REQUIRED ACTION: Word for word, restate the records that follow.
*** EXTRACTED RECORDS ***
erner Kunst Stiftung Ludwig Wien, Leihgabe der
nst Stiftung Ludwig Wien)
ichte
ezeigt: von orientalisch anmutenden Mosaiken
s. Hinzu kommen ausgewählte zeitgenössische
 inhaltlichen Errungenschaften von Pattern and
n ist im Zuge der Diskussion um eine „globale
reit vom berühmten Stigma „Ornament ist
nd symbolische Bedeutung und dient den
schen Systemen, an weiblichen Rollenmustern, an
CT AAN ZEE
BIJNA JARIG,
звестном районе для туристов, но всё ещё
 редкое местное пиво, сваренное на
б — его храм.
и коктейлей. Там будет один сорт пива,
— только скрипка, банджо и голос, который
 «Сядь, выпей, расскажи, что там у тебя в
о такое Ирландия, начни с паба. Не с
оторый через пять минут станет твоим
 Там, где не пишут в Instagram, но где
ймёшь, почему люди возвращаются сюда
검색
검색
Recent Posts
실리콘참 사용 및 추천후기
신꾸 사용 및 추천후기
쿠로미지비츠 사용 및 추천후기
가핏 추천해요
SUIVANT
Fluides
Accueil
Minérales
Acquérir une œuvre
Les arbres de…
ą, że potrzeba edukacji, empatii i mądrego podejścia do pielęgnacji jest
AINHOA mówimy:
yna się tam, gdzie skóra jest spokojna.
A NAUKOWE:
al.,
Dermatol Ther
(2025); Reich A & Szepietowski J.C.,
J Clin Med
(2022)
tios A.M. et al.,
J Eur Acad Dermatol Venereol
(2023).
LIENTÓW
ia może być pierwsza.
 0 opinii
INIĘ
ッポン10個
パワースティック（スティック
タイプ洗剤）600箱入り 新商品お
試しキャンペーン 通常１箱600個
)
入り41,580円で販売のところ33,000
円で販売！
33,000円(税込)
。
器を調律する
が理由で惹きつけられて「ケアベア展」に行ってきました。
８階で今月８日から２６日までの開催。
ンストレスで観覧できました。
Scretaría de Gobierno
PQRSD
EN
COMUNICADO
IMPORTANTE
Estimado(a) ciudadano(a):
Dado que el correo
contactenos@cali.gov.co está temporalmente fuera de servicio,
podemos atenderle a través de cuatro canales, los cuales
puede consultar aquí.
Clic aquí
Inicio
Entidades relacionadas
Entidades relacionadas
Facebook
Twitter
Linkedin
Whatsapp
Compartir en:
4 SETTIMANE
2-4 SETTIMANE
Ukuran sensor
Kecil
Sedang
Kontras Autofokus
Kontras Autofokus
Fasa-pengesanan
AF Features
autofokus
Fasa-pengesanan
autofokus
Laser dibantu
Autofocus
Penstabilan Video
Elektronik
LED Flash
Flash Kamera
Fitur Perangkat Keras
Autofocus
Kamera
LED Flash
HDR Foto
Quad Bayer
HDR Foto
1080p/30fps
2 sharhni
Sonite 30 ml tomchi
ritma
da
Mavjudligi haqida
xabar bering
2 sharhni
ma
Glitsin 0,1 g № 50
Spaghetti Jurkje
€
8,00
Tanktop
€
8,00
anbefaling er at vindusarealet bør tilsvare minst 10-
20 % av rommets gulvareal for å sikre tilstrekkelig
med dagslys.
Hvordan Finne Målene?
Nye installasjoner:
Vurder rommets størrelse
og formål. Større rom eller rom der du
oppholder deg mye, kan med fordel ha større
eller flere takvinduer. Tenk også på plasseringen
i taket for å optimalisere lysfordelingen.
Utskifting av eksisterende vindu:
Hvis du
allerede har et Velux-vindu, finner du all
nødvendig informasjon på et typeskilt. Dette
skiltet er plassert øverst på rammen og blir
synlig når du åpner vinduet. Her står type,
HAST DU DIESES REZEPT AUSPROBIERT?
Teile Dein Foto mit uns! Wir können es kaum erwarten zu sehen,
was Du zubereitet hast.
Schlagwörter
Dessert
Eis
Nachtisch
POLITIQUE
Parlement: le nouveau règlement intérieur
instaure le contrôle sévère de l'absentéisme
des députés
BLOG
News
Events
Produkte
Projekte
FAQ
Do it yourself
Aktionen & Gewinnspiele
*** End of EXTRACTED RECORDS ***
RESULT FOR THIS TASK:
erner Kunst Stiftung Ludwig Wien, Leihgabe der
nst Stiftung Ludwig Wien)
ichte
ezeigt: von orientalisch anmutenden Mosaiken
s. Hinzu kommen ausgewählte zeitgenössische
 inhaltlichen Errungenschaften von Pattern and
n ist im Zuge der Diskussion um eine „globale
reit vom berühmten Stigma „Ornament ist
nd symbolische Bedeutung und dient den
schen Systemen, an weiblichen Rollenmustern, an
CT AAN ZEE
BIJNA JARIG,
звестном районе для туристов, но всё ещё
 редкое местное пиво, сваренное на
б — его храм.
и коктейлей. Там будет один сорт пива,
— только скрипка, банджо и голос, который
 «Сядь, выпей, расскажи, что там у тебя в
о такое Ирландия, начни с паба. Не с
оторый через пять минут станет твоим
 Там, где не пишут в Instagram, но где
ймёшь, почему люди возвращаются сюда
검색
검색
Recent Posts
실리콘참 사용 및 추천후기
신꾸 사용 및 추천후기
쿠로미지비츠 사용 및 추천후기
가핏 추천해요
SUIVANT
Fluides
Accueil
Minérales
Acquérir une œuvre
Les arbres de…
ą, że potrzeba edukacji, empatii i mądrego podejścia do pielęgnacji jest
AINHOA mówimy:
yna się tam, gdzie skóra jest spokojna.
A NAUKOWE:
al.,
Dermatol Ther
(2025); Reich A & Szepietowski J.C.,
J Clin Med
(2022)
tios A.M. et al.,
J Eur Acad Dermatol Venereol
(2023).
LIENTÓW
ia może być pierwsza.
 0 opinii
INIĘ
ッポン10個
パワースティック（スティック
タイプ洗剤）600箱入り 新商品お
試しキャンペーン 通常１箱600個
)
入り41,580円で販売のところ33,000
円で販売！
33,000円(税込)
。
器を調律する
が理由で惹きつけられて「ケアベア展」に行ってきました。
８階で今月８日から２６日までの開催。
ンストレスで観覧できました。
Scretaría de Gobierno
PQRSD
EN
COMUNICADO
IMPORTANTE
Estimado(a) ciudadano(a):
Dado que el correo
contactenos@cali.gov.co está temporalmente fuera de servicio,
podemos atenderle a través de cuatro canales, los cuales
puede consultar aquí.
Clic aquí
Inicio
Entidades relacionadas
Entidades relacionadas
Facebook
Twitter
Linkedin
Whatsapp
Compartir en:
4 SETTIMANE
2-4 SETTIMANE
Ukuran sensor
Kecil
Sedang
Kontras Autofokus
Kontras Autofokus
Fasa-pengesanan
AF Features
autofokus
Fasa-pengesanan
autofokus
Laser dibantu
Autofocus
Penstabilan Video
Elektronik
LED Flash
Flash Kamera
Fitur Perangkat Keras
Autofocus
Kamera
LED Flash
HDR Foto
Quad Bayer
HDR Foto
1080p/30fps
2 sharhni
Sonite 30 ml tomchi
ritma
da
Mavjudligi haqida
xabar bering
2 sharhni
ma
Glitsin 0,1 g № 50
Spaghetti Jurkje
€
8,00
Tanktop
€
8,00
anbefaling er at vindusarealet bør tilsvare minst 10-
20 % av rommets gulvareal for å sikre tilstrekkelig
med dagslys.
Hvordan Finne Målene?
Nye installasjoner:
Vurder rommets størrelse
og formål. Større rom eller rom der du
oppholder deg mye, kan med fordel ha større
eller flere takvinduer. Tenk også på plasseringen
i taket for å optimalisere lysfordelingen.
Utskifting av eksisterende vindu:
Hvis du
allerede har et Velux-vindu, finner du all
nødvendig informasjon på et typeskilt. Dette
skiltet er plassert øverst på rammen og blir
synlig når du åpner vinduet. Her står type,
HAST DU DIESES REZEPT AUSPROBIERT?
Teile Dein Foto mit uns! Wir können es kaum erwarten zu sehen,
was Du zubereitet hast.
Schlagwörter
Dessert
Eis
Nachtisch
POLITIQUE
Parlement: le nouveau règlement intérieur
instaure le contrôle sévère de l'absentéisme
des députés
BLOG
News
Events
Produkte
Projekte
FAQ
Do it yourself
Aktionen & Gewinnspiele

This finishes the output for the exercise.